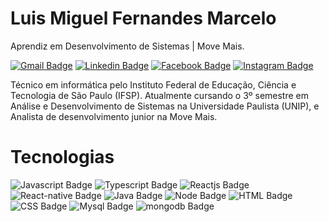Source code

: # Luis Miguel Fernandes Marcelo
Aprendiz em Desenvolvimento de Sistemas | Move Mais.

[![Gmail Badge](https://img.shields.io/badge/-luismiguelfernandes.marcelo@gmail.com-6633cc?style=flat-square&logo=Gmail&logoColor=white&link=mailto:luismiguelfernandes.marcelo@gmail.com)](mailto:luismiguelfernandes.marcelo@gmail.com) [![Linkedin Badge](https://img.shields.io/badge/-Luis%20Miguel%20Marcelo-6633cc?style=flat-square&logo=Linkedin&logoColor=white&link=https://www.linkedin.com/in/lmiguelm/)](https://www.linkedin.com/in/lmiguelm/) [![Facebook Badge](https://img.shields.io/badge/-Luis%20Miguel%20Marcelo-6633cc?style=flat-square&logo=Facebook&logoColor=white&link=https://www.facebook.com/luismiguel.marcelo.1)](https://www.facebook.com/luismiguel.marcelo.1) [![Instagram Badge](https://img.shields.io/badge/-@lmiguel10-6633cc?style=flat-square&logo=Instagram&logoColor=white&link=https://www.instagram.com/lmiguel10/)](https://www.instagram.com/lmiguel10/)

Técnico em informática pelo Instituto Federal de Educação, Ciência e Tecnologia de São Paulo (IFSP). Atualmente cursando o 3º semestre em Análise e Desenvolvimento de Sistemas na Universidade Paulista (UNIP), e Analista de desenvolvimento junior na Move Mais.

# Tecnologias
![Javascript Badge](https://img.shields.io/badge/-JavaScript-6633cc?style=flat-square&logo=JavaScript&logoColor=white) 
![Typescript Badge](https://img.shields.io/badge/-Typescript-6633cc?style=flat-square&logo=Typescript&logoColor=white) 
![Reactjs Badge](https://img.shields.io/badge/-ReactJS-6633cc?style=flat-square&logo=React&logoColor=white) 
![React-native Badge](https://img.shields.io/badge/-React--Native-6633cc?style=flat-square&logo=React&logoColor=white) 
![Java Badge](https://img.shields.io/badge/-Java-6633cc?style=flat-square&logo=Java&logoColor=white) 
![Node Badge](https://img.shields.io/badge/-NodeJS-6633cc?style=flat-square&logo=Node.js&logoColor=white) 
![HTML Badge](https://img.shields.io/badge/-HTML-6633cc?style=flat-square&logo=HTML5&logoColor=white) 
![CSS Badge](https://img.shields.io/badge/-CSS-6633cc?style=flat-square&logo=CSS3&logoColor=white) 
![Mysql Badge](https://img.shields.io/badge/-MySQL-6633cc?style=flat-square&logo=mysql&logoColor=white) 
![mongodb Badge](https://img.shields.io/badge/-MongoDB-6633cc?style=flat-square&logo=Mongodb&logoColor=white)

*Task directions*. Update the listing by replacing each occurrence of "flat-square" with "for-the-badge", keeping all other text unchanged, and leave the pictures out of the result.

*Solution to this problem*.
Source code

: # Luis Miguel Fernandes Marcelo
Aprendiz em Desenvolvimento de Sistemas | Move Mais.

[![Gmail Badge](https://img.shields.io/badge/-luismiguelfernandes.marcelo@gmail.com-6633cc?style=for-the-badge&logo=Gmail&logoColor=white&link=mailto:luismiguelfernandes.marcelo@gmail.com)](mailto:luismiguelfernandes.marcelo@gmail.com) [![Linkedin Badge](https://img.shields.io/badge/-Luis%20Miguel%20Marcelo-6633cc?style=for-the-badge&logo=Linkedin&logoColor=white&link=https://www.linkedin.com/in/lmiguelm/)](https://www.linkedin.com/in/lmiguelm/) [![Facebook Badge](https://img.shields.io/badge/-Luis%20Miguel%20Marcelo-6633cc?style=for-the-badge&logo=Facebook&logoColor=white&link=https://www.facebook.com/luismiguel.marcelo.1)](https://www.facebook.com/luismiguel.marcelo.1) [![Instagram Badge](https://img.shields.io/badge/-@lmiguel10-6633cc?style=for-the-badge&logo=Instagram&logoColor=white&link=https://www.instagram.com/lmiguel10/)](https://www.instagram.com/lmiguel10/)

Técnico em informática pelo Instituto Federal de Educação, Ciência e Tecnologia de São Paulo (IFSP). Atualmente cursando o 3º semestre em Análise e Desenvolvimento de Sistemas na Universidade Paulista (UNIP), e Analista de desenvolvimento junior na Move Mais.

# Tecnologias
![Javascript Badge](https://img.shields.io/badge/-JavaScript-6633cc?style=for-the-badge&logo=JavaScript&logoColor=white) 
![Typescript Badge](https://img.shields.io/badge/-Typescript-6633cc?style=for-the-badge&logo=Typescript&logoColor=white) 
![Reactjs Badge](https://img.shields.io/badge/-ReactJS-6633cc?style=for-the-badge&logo=React&logoColor=white) 
![React-native Badge](https://img.shields.io/badge/-React--Native-6633cc?style=for-the-badge&logo=React&logoColor=white) 
![Java Badge](https://img.shields.io/badge/-Java-6633cc?style=for-the-badge&logo=Java&logoColor=white) 
![Node Badge](https://img.shields.io/badge/-NodeJS-6633cc?style=for-the-badge&logo=Node.js&logoColor=white) 
![HTML Badge](https://img.shields.io/badge/-HTML-6633cc?style=for-the-badge&logo=HTML5&logoColor=white) 
![CSS Badge](https://img.shields.io/badge/-CSS-6633cc?style=for-the-badge&logo=CSS3&logoColor=white) 
![Mysql Badge](https://img.shields.io/badge/-MySQL-6633cc?style=for-the-badge&logo=mysql&logoColor=white) 
![mongodb Badge](https://img.shields.io/badge/-MongoDB-6633cc?style=for-the-badge&logo=Mongodb&logoColor=white)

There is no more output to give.